La deuxième notion directement liée à cette origine des données est celle de la transparence qui est à la fois un catalyseur de l’utilisation des données et un gage d’ouverture. Plus personne ne remet en cause aujourd’hui l’Open Data qui d’ailleurs est inscrite dans la loi, enjeu identifié dès 2012 par Montpellier avec IBM et Rennes avec Dassault systèmes et mis en avant par les premières récompenses Big Data attribuées par l’Etat. Selon le dernier rapport de l’OCDE sur le sujet publié le 11 mars 2020, la France est en 2eme position en Europe pour la facilité d’accès, la disponibilité des données et les efforts de l’état sur le sujet. http://www.oecd.org/gov/digital-government/ourdata-index-policy-paper-2020.pdf#page=21&zoom=100,84,285

Moyen de partage, moyen de transparence, visibilité des actions de la ville et opportunités pour créer de nouveaux usages pour ceux qui vont s’emparer de ces données, l’enjeu est immense.

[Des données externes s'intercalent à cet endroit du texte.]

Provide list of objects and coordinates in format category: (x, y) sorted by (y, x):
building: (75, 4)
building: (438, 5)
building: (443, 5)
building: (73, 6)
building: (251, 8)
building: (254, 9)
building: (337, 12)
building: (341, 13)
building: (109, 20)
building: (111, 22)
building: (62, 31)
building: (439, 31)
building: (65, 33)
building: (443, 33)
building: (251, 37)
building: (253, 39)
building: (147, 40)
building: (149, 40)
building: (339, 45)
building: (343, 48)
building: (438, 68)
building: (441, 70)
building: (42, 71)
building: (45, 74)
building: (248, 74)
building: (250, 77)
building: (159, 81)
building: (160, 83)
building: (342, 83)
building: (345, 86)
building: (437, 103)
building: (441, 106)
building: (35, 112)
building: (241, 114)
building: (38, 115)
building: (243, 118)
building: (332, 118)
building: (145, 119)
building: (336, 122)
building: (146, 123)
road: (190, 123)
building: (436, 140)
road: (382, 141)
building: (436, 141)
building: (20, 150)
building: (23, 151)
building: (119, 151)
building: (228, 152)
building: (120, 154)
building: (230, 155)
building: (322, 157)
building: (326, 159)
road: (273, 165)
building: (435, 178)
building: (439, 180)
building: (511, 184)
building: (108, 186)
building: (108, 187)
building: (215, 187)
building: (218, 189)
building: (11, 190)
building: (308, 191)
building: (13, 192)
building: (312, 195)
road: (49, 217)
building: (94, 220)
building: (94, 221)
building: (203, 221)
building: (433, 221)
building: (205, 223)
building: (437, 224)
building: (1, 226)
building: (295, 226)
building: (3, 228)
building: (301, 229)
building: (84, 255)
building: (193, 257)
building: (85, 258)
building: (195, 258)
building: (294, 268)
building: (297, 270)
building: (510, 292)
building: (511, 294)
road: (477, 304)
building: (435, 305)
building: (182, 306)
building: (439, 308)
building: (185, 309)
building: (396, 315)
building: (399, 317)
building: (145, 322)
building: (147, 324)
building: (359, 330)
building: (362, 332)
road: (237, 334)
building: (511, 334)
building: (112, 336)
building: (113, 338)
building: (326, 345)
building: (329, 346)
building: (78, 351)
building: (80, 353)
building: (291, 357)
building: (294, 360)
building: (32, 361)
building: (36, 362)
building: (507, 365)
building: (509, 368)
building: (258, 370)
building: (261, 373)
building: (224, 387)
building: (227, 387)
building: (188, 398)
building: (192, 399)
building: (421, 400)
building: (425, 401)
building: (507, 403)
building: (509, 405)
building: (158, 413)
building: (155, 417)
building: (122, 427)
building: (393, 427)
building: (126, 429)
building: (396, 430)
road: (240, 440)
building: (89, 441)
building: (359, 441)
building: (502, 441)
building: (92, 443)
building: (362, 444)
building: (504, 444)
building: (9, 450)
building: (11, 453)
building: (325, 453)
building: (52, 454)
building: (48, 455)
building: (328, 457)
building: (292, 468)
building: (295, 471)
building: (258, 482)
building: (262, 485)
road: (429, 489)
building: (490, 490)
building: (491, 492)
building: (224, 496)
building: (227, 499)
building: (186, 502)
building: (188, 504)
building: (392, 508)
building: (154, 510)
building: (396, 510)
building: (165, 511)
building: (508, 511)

La troisième question qui apparait dans les discussions avec les collectivités concerne les couts liés à la captation, au traitement et au stockage de ces données amenant à la question de la valorisation ou monétisation. Rappelons que la notion d’Open Data ne signifie pas automatiques ‘Free data’ et par ailleurs les couts associés pourraient aussi être considérés comme un service supplémentaire apporté aux administrés.

Enfin, le dernier point est celui de l’interopérabilité des données ou de leur normalisation pour pouvoir disposer d’outils standardisés et partagés et donc moins chers de traitements

En regardant les réalisations françaises on constate des situations diverses. Nice a fait le choix de créer un entrepôt de données et de se positionner en ‘opérateur de télécommunication’ pouvant capter ainsi l’information au plus près de sa production. D’autres comme Lyon on construit en ‘open source’ leur plateforme de données réceptacle de toutes les données avant leur exposition en Open Data.

Ensuite, ces données n’auront de valeur que si elles sont utilisées et associées à des dispositifs de création d’usages apportant de la valeur aux habitants.

Les ‘Living lab’ comme le TUBA à Lyon (historiquement le NUMA à Paris), ou d’autres dispositifs sont nécessaires pour engager les expériences, apprendre la gouvernance et préparer le passage à l’échelle qui reste souvent la question la plus critique.

Enfin le dernière enjeu, qui doit surpasser les questions précédentes est celui du bien fondé d’utiliser de la donnée à des fins de durabilité

La ville notion de ville ‘intelligente’ s’est transformée en ville ‘plus durable’ pour répondre au défi de la transition climatique comprise et acceptée par tous.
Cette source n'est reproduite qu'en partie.